Sarkozy joue la famille contre le monde éducatif

On le savait depuis ses vœux aux acteurs de l’éducation le 5 janvier, on en avait eu la confirmation avec les propos de son ministre de l’éducation Luc Chatel début février, le candidat Sarkozy fera sa campagne de l’éducation face au monde de l’école, certainement pas à ses côtés.

On en a eu la confirmation ce soir dans le discours programmatique de Montpellier, un discours par ailleurs riches en mots (travail, famille, République) mais assez pauvres en idées nouvelles (en gros : enfoncer le clou de la politique menée depuis 5 ans), émaillé de contradictions (énoncer la primauté du savoir du professeur avant de lui proposer un rôle de psy-éducateur en collège), ponctué de grossières contre-vérités (« l’échec scolaire recule ») et de chiffres tronqués (la rengaine du « moins d’élèves, plus de profs »)…

La seule chose proposée aux enseignants (du secondaire) est une augmentation de salaire en échange d’une présence accrue. Quand on critique l’adversaire en disant que le nombre (de postes, 60 000) n’est pas tout, ça fait un peu court… Et surtout, ça contribue à cantonner le prof dans le rôle de celui qui ne veut qu’être mieux payé, quand il aimerait entendre tant d’autres propositions…

Mais le plus frappant dans le discours a certainement été l’adresse systématique aux « familles ». « Je suis d’abord venu parler aux familles », a martelé plusieurs fois le candidat UMP. Dès le début du discours, le public que vise Sarkozy est clairement identifié : « Toutes les familles de France veulent que leurs enfants soient éduqués, soient instruits, elles veulent pouvoir leur dire comme nos parents et nos grands-parents nous ont dit jadis, travaillez bien à l’école et vous aurez une vie meilleure. C’est à cette France qui met tous ses espoirs dans l’école que je suis venu parler ».

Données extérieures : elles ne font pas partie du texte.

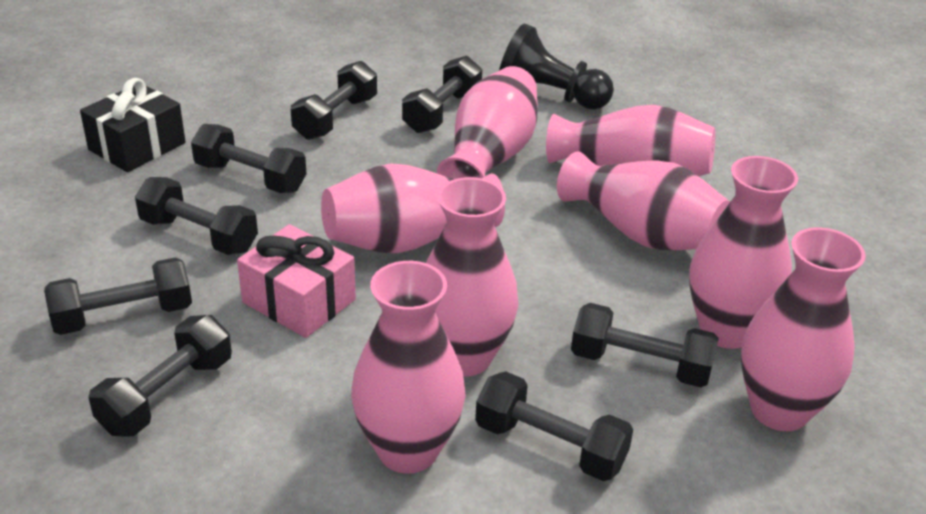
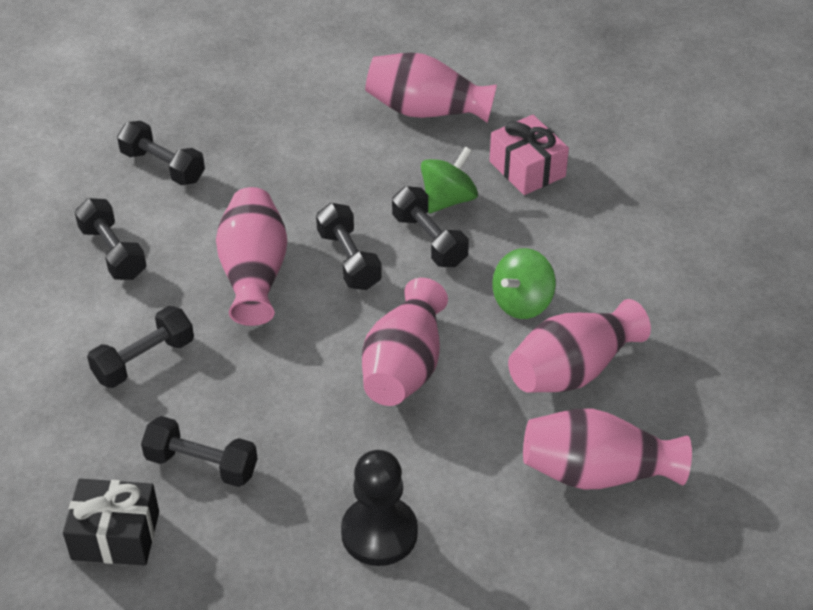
black dumbbell: [44,257,192,335] [88,315,232,437] [135,177,258,255] [191,124,307,193] [291,61,377,140] [402,56,482,133] [475,371,633,481] [571,303,719,387] = 8 -> [75,198,147,280] [87,306,194,388] [117,121,205,185] [141,416,258,487] [316,203,382,290] [392,186,469,267] = 6
green spinning top: none = 0 -> [421,147,478,213] [492,248,556,319] = 2
pink vase: [321,163,505,253] [351,261,466,474] [426,177,519,377] [437,66,538,179] [546,105,715,176] [557,151,730,250] [689,156,798,349] [741,227,866,431] = 8 -> [216,187,287,326] [362,278,448,406] [365,53,497,123] [508,299,651,393] [523,409,692,489] = 5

Vite, la famille est subtilement posée en victime d’une école incapable : « Je mesure la frustration de cette France devant les défaillances de l’école, je vois la souffrance à chaque fois que l’école échoue à donner à vos enfants ce dont vous rêvez pour eux ».

Etape suivante, prendre les familles à témoin du corporatisme des enseignants pour mieux les opposer : « L’école c’est l’affaire de tous, pas l’affaire d’une corporation, pas l’affaire d’un statut. Nous avons tous le droit de dire notre conviction sur l’école de la France […] L’école appartient d’abord à toutes les familles de France qui lui confient leurs enfants. Ces familles ne veulent pas qu’on leur confisque le droit de prendre la parole sur le devenir de l’école, de leurs enfants ». Voici maintenant que l’école confisque le droit de prendre la parole, elle qui ne rêve que d’un débat, d’une participation affirmée des parents au projet scolaire…

Pour agrandir le fossé, pour accentuer le clivage, il ne reste plus qu’à réduire l’école aux syndicats, aux manifestations, et répéter qu’elle exclut les familles : « Je le dis aux enseignants, je le dis aux syndicats, l’école ne peut pas être une grande cause nationale si on ne fait pas partager cette grande cause nationale aux familles, si on tient les familles à l’écart, si on ne les associe pas, si on ne les écoute pas. […] Trop longtemps on a eu peur de parler de l’école, peur des réactions, peur des manifestations, peur de la pensée unique. On ne parlait pas de l’école pour parler aux familles ».

 

… En consacrant une bonne partie de son discours sur l’éducation à monter les familles contre les profs (une hérésie : chaque enseignant sait l’importance d’un triangle élève-prof-parent soudé), Sarkozy poursuit sa politique de clivage entamée depuis le début de la campagne. A peu de frais : il ne compte pas sur les votes d’un monde, celui de l’école, qu’il ne connaît pas.

Peut-être même espère-t-il autre chose : une vive, une très vive réaction des enseignants, qui lui permettrait de les taxer de corporatisme en prenant la nation à témoin, de cliver davantage et d’isoler ainsi toute une profession. Au fond, sa campagne de l’éducation sera d’autant réussie qu’il pourra la faire, non pas en face, mais bien contre le monde éducatif.